Iterating over rows in a Pandas DataFrame can be done in several ways, depending on the use case and performance requirements. Here are the most common methods:
1. Using iterrows()
This method returns an iterator generating pairs of index and Series for each row.
import pandas as pd
# Sample DataFrame
data = {'ID': [101, 102, 103], 'Name': ['Alice', 'Bob', 'Charlie'], 'Score': [85, 90, 78]}
df = pd.DataFrame(data)
# Iterate over rows
for index, row in df.iterrows():
print(f"Index: {index}, Name: {row['Name']}, Score: {row['Score']}")
Output:
Index: 0, Name: Alice, Score: 85
Index: 1, Name: Bob, Score: 90
Index: 2, Name: Charlie, Score: 78
2. Using itertuples()
This method returns named tuples of the rows, which is faster than iterrows()
.
# Iterate using itertuples
for row in df.itertuples(index=True):
print(f"ID: {row.ID}, Name: {row.Name}, Score: {row.Score}")
Output:
ID: 101, Name: Alice, Score: 85
ID: 102, Name: Bob, Score: 90
ID: 103, Name: Charlie, Score: 78
3. Using apply()
For row-wise operations, you can use the apply()
function.
# Apply a function to each row
df['Status'] = df.apply(lambda row: 'Pass' if row['Score'] >= 80 else 'Fail', axis=1)
print(df)
Output:
ID Name Score Status
0 101 Alice 85 Pass
1 102 Bob 90 Pass
2 103 Charlie 78 Fail
4. Using zip()
with DataFrame Columns
For simpler DataFrames, you can iterate directly over the columns using zip()
.
# Iterate using zip
for id_, name, score in zip(df['ID'], df['Name'], df['Score']):
print(f"ID: {id_}, Name: {name}, Score: {score}")
Output:
ID: 101, Name: Alice, Score: 85
ID: 102, Name: Bob, Score: 90
ID: 103, Name: Charlie, Score: 78
5. Using to_dict()
You can convert the DataFrame to a dictionary and iterate over its rows.

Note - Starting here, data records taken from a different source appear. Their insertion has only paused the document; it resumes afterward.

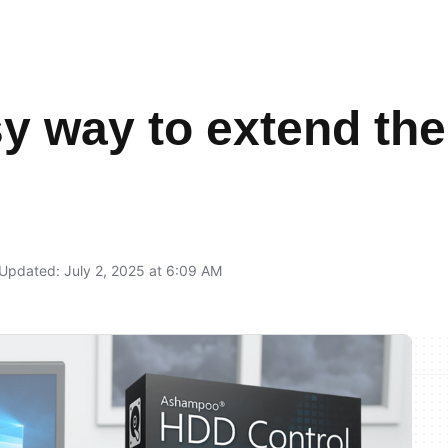
y way to extend the 
Updated: July 2, 2025 at 6:09 AM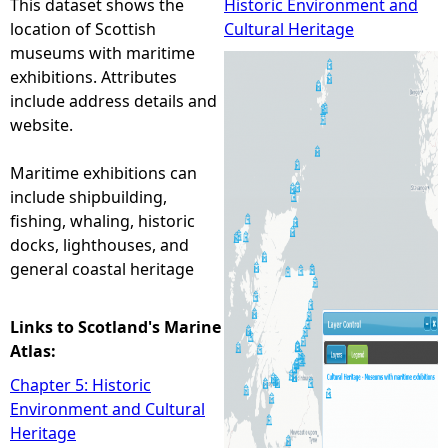
This dataset shows the
Historic Environment and
location of Scottish
Cultural Heritage
e
museums with maritime
exhibitions. Attributes
h
include address details and
website.
e
Maritime exhibitions can
r
include shipbuilding,
fishing, whaling, historic
e
docks, lighthouses, and
general coastal heritage
Links to Scotland's Marine
Atlas:
Chapter 5: Historic
Environment and Cultural
Heritage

# Convert DataFrame to dictionary
data_dict = df.to_dict(orient='records')
for row in data_dict:
print(row)
Output:
{'ID': 101, 'Name': 'Alice', 'Score': 85}
{'ID': 102, 'Name': 'Bob', 'Score': 90}
{'ID': 103, 'Name': 'Charlie', 'Score': 78}
When to Use Each Method
itertuples()
for faster iteration when reading rows without modification.iterrows()
when you need row data as Series (but avoid for performance-critical tasks).apply()
for vectorized operations without explicit iteration.zip()
for iterating specific columns.to_dict()
for working with row data as dictionaries.